The process is analogous to steady-state theories of the universe which postulated that the tensions involved in maintaining a space would cause the creation of hydrogen from nothing. Dynamite quanta are quite large (stick sized) and unstable (lit). Such quanta are attracted to psychic forces generated by feelings of distress in “cool” characters (see Law 12, which may be a special case of this law), who are able to use said quanta to their advantage. One may imagine C-spaces where all matter and energy result from primal masses of dynamite exploding.
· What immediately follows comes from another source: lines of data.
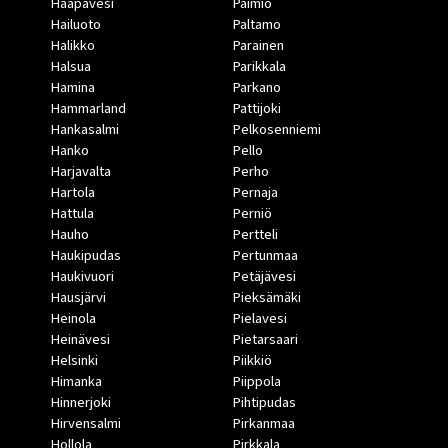
Haapavesi
Paimio
Hailuoto
Paltamo
Halikko
Parainen
Halsua
Parikkala
Hamina
Parkano
Hammarland
Pattijoki
Hankasalmi
Pelkosenniemi
Hanko
Pello
Harjavalta
Perho
Hartola
Pernaja
Hattula
Perniö
Hauho
Pertteli
Haukipudas
Pertunmaa
Haukivuori
Petäjävesi
Hausjärvi
Pieksämäki
Heinola
Pielavesi
Heinävesi
Pietarsaari
Helsinki
Piikkiö
Himanka
Piippola
Hinnerjoki
Pihtipudas
Hirvensalmi
Pirkanmaa
Hollola
Pirkkala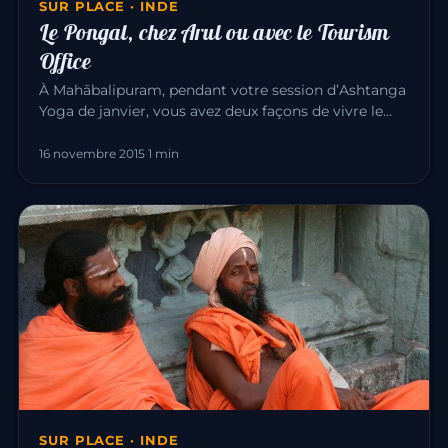
SUR PLACE · INDE
Le Pongal, chez Arul ou avec le Tourism
Office
À Mahābalipuram, pendant votre session d’Ashtanga
Yoga de janvier, vous avez deux façons de vivre le
Pongal — l’une des…
16 novembre 2015
·
1 min
SUR PLACE · INDE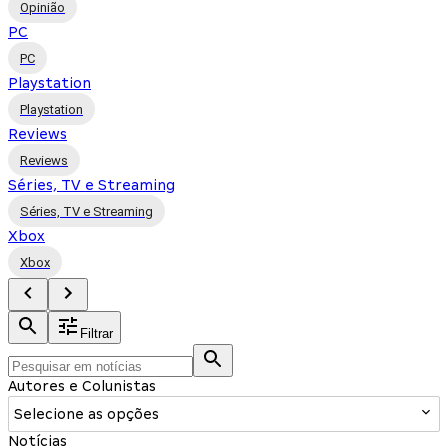
Opinião
PC
PC
Playstation
Playstation
Reviews
Reviews
Séries, TV e Streaming
Séries, TV e Streaming
Xbox
Xbox
Filtrar
Autores e Colunistas
Selecione as opções
Notícias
A big bang indeed.

Cartoon Law 15, Corollary A: The rate of burn on the fuse of a cartoon bomb depends upon who lights it.
For example, a fuse carefully calculated to burn at a specific rate such that the bomb will explode directly under a passing roadrunner will instead flash to nothing immediately upon being lit by Wile E. Coyote, who will experience a brief moment of wide-eyed surprise (the Ohno Second) before vanishing in a huge explosion.
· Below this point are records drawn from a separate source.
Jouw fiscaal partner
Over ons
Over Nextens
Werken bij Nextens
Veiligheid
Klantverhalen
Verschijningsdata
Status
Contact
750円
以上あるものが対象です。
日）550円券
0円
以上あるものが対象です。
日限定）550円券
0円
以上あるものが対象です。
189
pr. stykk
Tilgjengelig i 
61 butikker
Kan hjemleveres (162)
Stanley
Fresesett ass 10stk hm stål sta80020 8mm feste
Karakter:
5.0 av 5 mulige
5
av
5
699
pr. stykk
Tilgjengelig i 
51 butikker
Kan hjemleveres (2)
I hope this summary of the cartoon laws of physics has been useful and instructive. I'm still working on an analogous list of cartoon laws of political activity, and am accepting nominations for such.

Have a good day. More thoughts tomorrow.

Bilbo

8 comments:

eViL pOp TaRt said...

Really greal cartoon laws. I wonder if the Acme Company has found ways to alter the laws of physics, or they don't apply where Wiley Coyote and Bugs Bunny lives!

These were AWESOME!

The Mistress of the Dark said...

There are some good tunes out there now though..just not for little ones. I loved Foster's Home For Imaginary Friends and Chowder.

But yeah..can't help but love Bugs, The Flintstones and The Jetsons...

I think the Acme company made their fortune on that poor coyote

Mike said...

I'm not sure but I think that guy John is really really old. I think he has some original Leonardo da Vinci toons.

Elvis Wearing a Bra on His Head said...

We have to keep these laws of physics in mind when we design things. But also keep Murphy's Law in mind. This was a great laugh for Sunday night!

chrissy said...

Dora the Explorer is a train wreck of a cartoon. My son likes it...and I want to scream when I promise him 30 minutes of tv and it's on.
Yo Gabba Gabba is worse though...you may explode if you see that....beware

John A Hill said...

I was surprised that the 'John' link went to me. I don't think that I'm as old as you two guys.

wv: elintess -- when fuzzy particles attaches themselves to the high dollar clothes of the very wealthy.